The log view displays a log of events (from the user or the application) in a textual table. Log entries have a timestamp, a log channel and a severity marker and can be selected to be displayed or searched for broader or specific information needs. The log allows deep inspection of the applications internals and their timed sequence of occurance.

Time View

The Timeview is able to record and display the state of previous selected nodes or groups.

The time view window allows the creation and visualization of timing graphs of node or group status in a running application.

Main Application Window

The top of the Main Application Window holds the textual main menu and Icons to access DRS main functions. These allow to start and stop the main processing loop and view its status or create new, load and save automation programs.

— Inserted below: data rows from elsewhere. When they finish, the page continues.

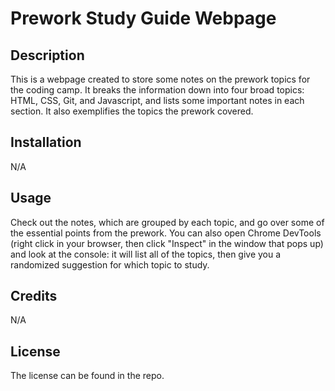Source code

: # Prework Study Guide Webpage

## Description

This is a webpage created to store some notes on the prework topics for the coding camp. It breaks the information down into four broad topics: HTML, CSS, Git, and Javascript, and lists some important notes in each section. It also exemplifies the topics the prework covered.

## Installation

N/A


## Usage

Check out the notes, which are grouped by each topic, and go over some of the essential points from the prework. You can also open Chrome DevTools (right click in your browser, then click "Inspect" in the window that pops up) and look at the console: it will list all of the topics, then give you a randomized suggestion for which topic to study.


## Credits

N/A

## License

The license can be found in the repo.
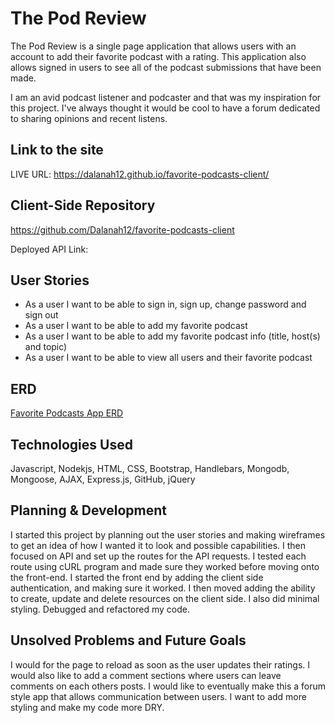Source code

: # The Pod Review

The Pod Review is a single page application that allows users with
an account to add their favorite podcast with a rating. This application also
allows signed in users to see all of the podcast submissions that have been made.

I am an avid podcast listener and podcaster and that was my inspiration for this
project. I've always thought it would be cool to have a forum dedicated to sharing
opinions and recent listens.

## Link to the site

LIVE URL: https://dalanah12.github.io/favorite-podcasts-client/

## Client-Side Repository

https://github.com/Dalanah12/favorite-podcasts-client

Deployed API Link:

## User Stories

- As a user I want to be able to sign in, sign up, change password and sign out
- As a user I want to be able to add my favorite podcast
- As a user I want to be able to add my favorite podcast info (title, host(s) and topic)
- As a user I want to be able to view all users and their favorite podcast



## ERD

[Favorite Podcasts App ERD](https://i.imgur.com/Orgwc3x.jpg)


## Technologies Used

Javascript, Nodekjs, HTML, CSS, Bootstrap, Handlebars, Mongodb, Mongoose, AJAX,
Express.js, GitHub, jQuery



## Planning & Development

I started this project by planning out the user stories and making wireframes
to get an idea of how I wanted it to look and possible capabilities. I then focused
on API and set up the routes for the API requests. I tested each route using
cURL program and made sure they worked before moving onto the front-end. I started
the front end by adding the client side authentication, and making sure it worked.
I then moved adding the ability to create, update and delete resources on the client
side. I also did minimal styling. Debugged and refactored my code.

## Unsolved Problems and Future Goals

I would for the page to reload as soon as the user updates their ratings.
I would also like to add a comment sections where users can leave comments on each
others posts. I would like to eventually make this a forum style app that allows
communication between users. I want to add more styling and make my code more DRY.
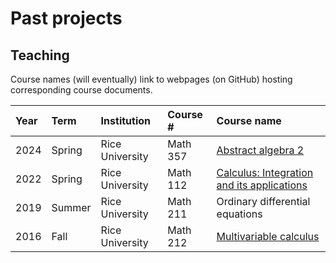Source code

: # Past projects

## Teaching

Course names (will eventually) link to webpages (on GitHub) hosting corresponding course documents.

| Year | Term   | Institution     | Course # | Course name                                                                          |
|:-----|:-------|:----------------|:---------|:-------------------------------------------------------------------------------------|
| 2024 | Spring | Rice University | Math 357 | [Abstract algebra 2](/../teach/courses/math-357/math-357.md)                         |
| 2022 | Spring | Rice University | Math 112 | [Calculus: Integration and its applications](/../teach/courses/math-112/math-112.md) |
| 2019 | Summer | Rice University | Math 211 | Ordinary differential equations            |
| 2016 | Fall   | Rice University | Math 212 | [Multivariable calculus](/../teach/courses/math-212/math-212.md)                     |
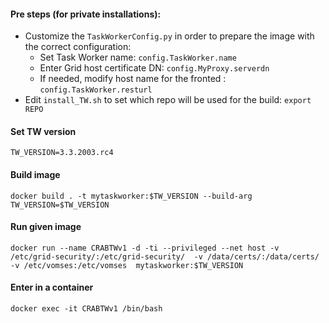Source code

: #### Pre steps (for private installations):
- Customize the `TaskWorkerConfig.py` in order to prepare the image with the correct configuration:
  - Set Task Worker name:                                     `config.TaskWorker.name`
  - Enter Grid host certificate DN:                           `config.MyProxy.serverdn`
  - If needed, modify host name for the fronted :             `config.TaskWorker.resturl`
- Edit `install_TW.sh` to set which repo will be used for the build: `export REPO`


#### Set TW version
`TW_VERSION=3.3.2003.rc4`

#### Build image 
`docker build . -t mytaskworker:$TW_VERSION --build-arg TW_VERSION=$TW_VERSION`

#### Run given image 
`docker run --name CRABTWv1 -d -ti --privileged --net host -v /etc/grid-security/:/etc/grid-security/  -v /data/certs/:/data/certs/  -v /etc/vomses:/etc/vomses  mytaskworker:$TW_VERSION`

#### Enter in a container
`docker exec -it CRABTWv1 /bin/bash`
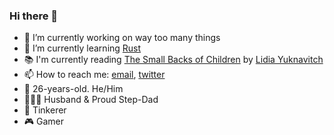 ### Hi there 👋

- 🔭 I’m currently working on way too many things
- 🌱 I’m currently learning [Rust](https://www.rust-lang.org/)
- 📚 I'm currently reading [The Small Backs of Children](https://www.goodreads.com/book/show/23462654-the-small-backs-of-children) by [Lidia Yuknavitch](https://www.goodreads.com/author/show/435891.Lidia_Yuknavitch)
- 📫 How to reach me: [email](taylorosbourne@protonmail.com), [twitter](https://twitter.com/taylorgosbourne)
- 🚀 26-years-old. He/Him
- 👨‍👩‍👧 Husband & Proud Step-Dad
- 🧰 Tinkerer
- 🎮 Gamer
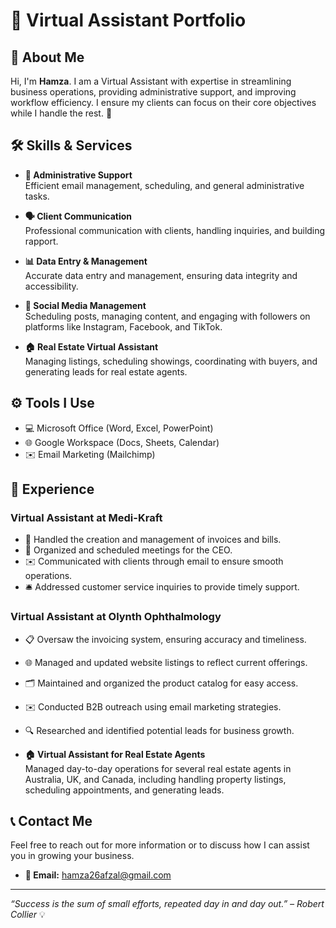 # 💼 Virtual Assistant Portfolio

## 👋 About Me

Hi, I'm **Hamza**. I am a Virtual Assistant with expertise in streamlining business operations, providing administrative support, and improving workflow efficiency. I ensure my clients can focus on their core objectives while I handle the rest. 💪

## 🛠️ Skills & Services

- **📧 Administrative Support**  
  Efficient email management, scheduling, and general administrative tasks.
  
- **🗣️ Client Communication**  
  Professional communication with clients, handling inquiries, and building rapport.
  
- **📊 Data Entry & Management**  
  Accurate data entry and management, ensuring data integrity and accessibility.
  
- **📱 Social Media Management**  
  Scheduling posts, managing content, and engaging with followers on platforms like Instagram, Facebook, and TikTok.

- **🏠 Real Estate Virtual Assistant**  
  Managing listings, scheduling showings, coordinating with buyers, and generating leads for real estate agents.

## ⚙️ Tools I Use

- 💻 Microsoft Office (Word, Excel, PowerPoint)
- 🌐 Google Workspace (Docs, Sheets, Calendar)
- ✉️ Email Marketing (Mailchimp)

## 💼 Experience

### Virtual Assistant at Medi-Kraft
- 📄 Handled the creation and management of invoices and bills.
- 📅 Organized and scheduled meetings for the CEO.
- ✉️ Communicated with clients through email to ensure smooth operations.
- 🛎️ Addressed customer service inquiries to provide timely support.

### Virtual Assistant at Olynth Ophthalmology
- 📋 Oversaw the invoicing system, ensuring accuracy and timeliness.
- 🌐 Managed and updated website listings to reflect current offerings.
- 🗂️ Maintained and organized the product catalog for easy access.
- ✉️ Conducted B2B outreach using email marketing strategies.
- 🔍 Researched and identified potential leads for business growth.


- **🏠 Virtual Assistant for Real Estate Agents**  
  Managed day-to-day operations for several real estate agents in Australia, UK, and Canada, including handling property listings, scheduling appointments, and generating leads.

## 📞 Contact Me

Feel free to reach out for more information or to discuss how I can assist you in growing your business.

- **📧 Email:** hamza26afzal@gmail.com

---

_“Success is the sum of small efforts, repeated day in and day out.” – Robert Collier_ 💡
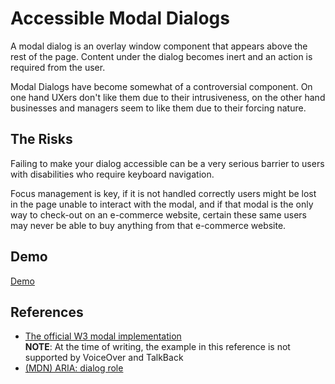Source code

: # Accessible Modal Dialogs

A modal dialog is an overlay window component that appears above the rest of the page. Content under the dialog becomes inert and an action is required from the user.

Modal Dialogs have become somewhat of a controversial component. On one hand UXers don't like them due to their intrusiveness, on the other hand businesses and managers seem to like them due to their forcing nature.

## The Risks

Failing to make your dialog accessible can be a very serious barrier to users with disabilities who require keyboard navigation.

Focus management is key, if it is not handled correctly users might be lost in the page unable to interact with the modal, and if that modal is the only way to check-out on an e-commerce website, certain these same users may never be able to buy anything from that e-commerce website.

## Demo

[Demo](https://fanzyo.github.io/AccessibleDemos/popups/)

## References

- [The official W3 modal implementation](https://www.w3.org/TR/wai-aria-practices/#dialog_modal)<br/>**NOTE**: At the time of writing, the example in this reference is not supported by VoiceOver and TalkBack
- [(MDN) ARIA: dialog role](https://developer.mozilla.org/en-US/docs/Web/Accessibility/ARIA/Roles/dialog_role)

The main DRS application window holds all the single windows from above and has some additional capabilities:
It holds the main DRS menu for file operations, loop control and additional tools. It allows a node graph to be started (only once or to keep it running in a continuous loop) or stopped again. The different GUI windows can be arranged in different layouts or configurations according to the users wishes. Log files can and often are written to the disk for later analysis.

Runtime Directory

The runtime directory is the place where a DRS installation holds all its assets like the different robot setups (models and kinematic files for robots of different manufacturers), object files, saved whole node graphs and exported groups. It is also used as the working directory to hold recorded sensor data (images, raw data, pointclouds), calibration files, object model files and results of data processing steps (if they are saved by the application).